### Work instruction
With the material below, print exactly the lines between the line holding "left hip: (396, 272, 0)" and the line holding "right elbow: (55, 302, 25)", inclusive. Add nothing else.
== Segment start ==
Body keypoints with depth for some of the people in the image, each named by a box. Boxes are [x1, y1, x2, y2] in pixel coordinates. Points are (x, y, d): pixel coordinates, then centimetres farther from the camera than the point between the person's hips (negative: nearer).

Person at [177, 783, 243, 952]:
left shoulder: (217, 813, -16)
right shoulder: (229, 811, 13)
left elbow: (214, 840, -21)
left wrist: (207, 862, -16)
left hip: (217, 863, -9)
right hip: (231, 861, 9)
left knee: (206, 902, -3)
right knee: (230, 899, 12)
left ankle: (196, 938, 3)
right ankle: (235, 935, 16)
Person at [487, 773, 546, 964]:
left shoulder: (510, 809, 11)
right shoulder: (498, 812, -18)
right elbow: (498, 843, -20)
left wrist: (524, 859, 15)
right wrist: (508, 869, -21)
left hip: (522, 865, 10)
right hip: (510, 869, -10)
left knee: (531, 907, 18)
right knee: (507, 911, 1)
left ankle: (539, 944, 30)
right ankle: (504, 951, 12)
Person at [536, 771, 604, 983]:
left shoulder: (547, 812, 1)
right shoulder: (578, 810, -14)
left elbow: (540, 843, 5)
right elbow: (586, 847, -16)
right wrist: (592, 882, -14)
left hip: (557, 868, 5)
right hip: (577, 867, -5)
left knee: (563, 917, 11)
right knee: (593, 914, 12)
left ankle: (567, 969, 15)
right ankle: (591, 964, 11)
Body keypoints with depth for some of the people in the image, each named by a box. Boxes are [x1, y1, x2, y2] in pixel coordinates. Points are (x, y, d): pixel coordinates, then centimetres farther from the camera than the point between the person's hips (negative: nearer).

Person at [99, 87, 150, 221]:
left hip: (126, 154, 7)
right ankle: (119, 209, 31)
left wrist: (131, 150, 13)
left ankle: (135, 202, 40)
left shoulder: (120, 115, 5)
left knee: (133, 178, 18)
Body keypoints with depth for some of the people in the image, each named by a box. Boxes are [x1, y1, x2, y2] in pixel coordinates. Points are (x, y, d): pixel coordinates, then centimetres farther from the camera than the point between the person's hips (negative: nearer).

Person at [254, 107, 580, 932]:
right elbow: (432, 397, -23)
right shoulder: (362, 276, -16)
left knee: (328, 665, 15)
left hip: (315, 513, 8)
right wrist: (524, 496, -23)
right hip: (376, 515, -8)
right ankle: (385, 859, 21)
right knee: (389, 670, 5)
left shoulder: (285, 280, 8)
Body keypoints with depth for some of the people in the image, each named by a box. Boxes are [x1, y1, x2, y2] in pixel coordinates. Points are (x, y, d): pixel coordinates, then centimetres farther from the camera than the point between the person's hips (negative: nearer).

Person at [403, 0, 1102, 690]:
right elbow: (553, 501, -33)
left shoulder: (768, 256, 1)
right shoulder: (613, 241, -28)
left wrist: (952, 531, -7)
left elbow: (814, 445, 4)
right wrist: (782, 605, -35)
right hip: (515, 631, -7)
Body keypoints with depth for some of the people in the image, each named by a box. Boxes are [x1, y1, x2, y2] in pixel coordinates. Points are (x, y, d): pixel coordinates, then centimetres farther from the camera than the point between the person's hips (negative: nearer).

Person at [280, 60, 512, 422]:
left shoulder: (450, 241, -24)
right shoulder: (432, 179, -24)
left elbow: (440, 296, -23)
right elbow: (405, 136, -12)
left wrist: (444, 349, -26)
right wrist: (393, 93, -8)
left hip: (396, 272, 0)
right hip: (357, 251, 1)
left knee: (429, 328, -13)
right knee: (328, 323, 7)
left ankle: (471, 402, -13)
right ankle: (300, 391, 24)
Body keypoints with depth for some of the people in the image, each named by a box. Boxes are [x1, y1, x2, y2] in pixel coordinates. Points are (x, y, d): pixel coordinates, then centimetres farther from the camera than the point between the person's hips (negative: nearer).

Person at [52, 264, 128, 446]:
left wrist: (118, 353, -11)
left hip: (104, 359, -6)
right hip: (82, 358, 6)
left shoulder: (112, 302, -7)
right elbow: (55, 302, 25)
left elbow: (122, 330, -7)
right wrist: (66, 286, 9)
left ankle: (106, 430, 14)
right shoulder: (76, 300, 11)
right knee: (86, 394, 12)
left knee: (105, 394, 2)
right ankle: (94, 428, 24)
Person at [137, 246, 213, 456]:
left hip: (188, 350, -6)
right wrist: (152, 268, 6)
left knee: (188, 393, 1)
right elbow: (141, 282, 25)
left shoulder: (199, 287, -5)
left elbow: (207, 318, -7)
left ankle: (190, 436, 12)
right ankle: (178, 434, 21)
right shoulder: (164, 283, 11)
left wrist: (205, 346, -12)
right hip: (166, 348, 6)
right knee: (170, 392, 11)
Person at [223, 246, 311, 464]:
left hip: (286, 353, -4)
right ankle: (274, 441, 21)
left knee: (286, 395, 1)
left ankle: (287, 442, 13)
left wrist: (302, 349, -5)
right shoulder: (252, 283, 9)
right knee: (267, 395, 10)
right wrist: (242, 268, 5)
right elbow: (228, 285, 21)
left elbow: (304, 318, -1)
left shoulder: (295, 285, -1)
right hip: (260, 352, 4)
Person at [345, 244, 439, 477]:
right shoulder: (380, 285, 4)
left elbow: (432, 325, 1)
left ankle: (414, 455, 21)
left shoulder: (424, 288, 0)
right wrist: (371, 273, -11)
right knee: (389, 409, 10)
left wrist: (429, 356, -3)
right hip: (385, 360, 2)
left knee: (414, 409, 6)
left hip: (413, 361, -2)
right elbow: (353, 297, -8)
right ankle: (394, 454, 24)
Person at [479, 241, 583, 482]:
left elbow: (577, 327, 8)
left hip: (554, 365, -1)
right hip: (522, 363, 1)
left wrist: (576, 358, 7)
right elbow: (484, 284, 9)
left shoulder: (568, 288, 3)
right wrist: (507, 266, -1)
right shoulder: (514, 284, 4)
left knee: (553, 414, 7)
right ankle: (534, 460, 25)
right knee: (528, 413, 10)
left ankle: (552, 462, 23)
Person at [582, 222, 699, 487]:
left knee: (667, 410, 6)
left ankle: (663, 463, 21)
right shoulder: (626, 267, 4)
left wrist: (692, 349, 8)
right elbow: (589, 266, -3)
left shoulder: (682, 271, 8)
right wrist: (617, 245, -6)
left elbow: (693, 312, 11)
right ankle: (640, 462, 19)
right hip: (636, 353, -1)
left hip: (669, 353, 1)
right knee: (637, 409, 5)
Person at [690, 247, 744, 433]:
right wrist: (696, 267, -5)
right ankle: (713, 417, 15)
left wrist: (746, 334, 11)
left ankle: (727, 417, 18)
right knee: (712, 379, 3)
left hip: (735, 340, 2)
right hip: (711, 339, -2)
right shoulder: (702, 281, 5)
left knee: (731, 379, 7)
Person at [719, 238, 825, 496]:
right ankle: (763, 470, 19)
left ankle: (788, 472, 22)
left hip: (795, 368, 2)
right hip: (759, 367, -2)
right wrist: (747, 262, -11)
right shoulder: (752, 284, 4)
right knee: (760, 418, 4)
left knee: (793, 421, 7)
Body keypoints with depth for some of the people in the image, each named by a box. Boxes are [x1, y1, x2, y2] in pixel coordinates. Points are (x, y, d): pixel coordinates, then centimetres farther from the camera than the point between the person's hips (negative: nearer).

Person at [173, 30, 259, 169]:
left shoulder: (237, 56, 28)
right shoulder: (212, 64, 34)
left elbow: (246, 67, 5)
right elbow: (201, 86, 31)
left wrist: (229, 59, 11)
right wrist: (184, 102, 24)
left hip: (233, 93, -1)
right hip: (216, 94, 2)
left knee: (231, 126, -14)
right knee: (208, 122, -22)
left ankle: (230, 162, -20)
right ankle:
== Segment end ==
### Answer to this problem
left hip: (396, 272, 0)
right hip: (357, 251, 1)
left knee: (429, 328, -13)
right knee: (328, 323, 7)
left ankle: (471, 402, -13)
right ankle: (300, 391, 24)
Body keypoints with depth for some of the people in the image, each named by a box. Boxes are [x1, y1, x2, y2] in pixel coordinates. Points are (x, y, d): pixel coordinates, then centimetres farther from the camera than the point between the person's hips (negative: nearer).

Person at [52, 264, 128, 446]:
left wrist: (118, 353, -11)
left hip: (104, 359, -6)
right hip: (82, 358, 6)
left shoulder: (112, 302, -7)
right elbow: (55, 302, 25)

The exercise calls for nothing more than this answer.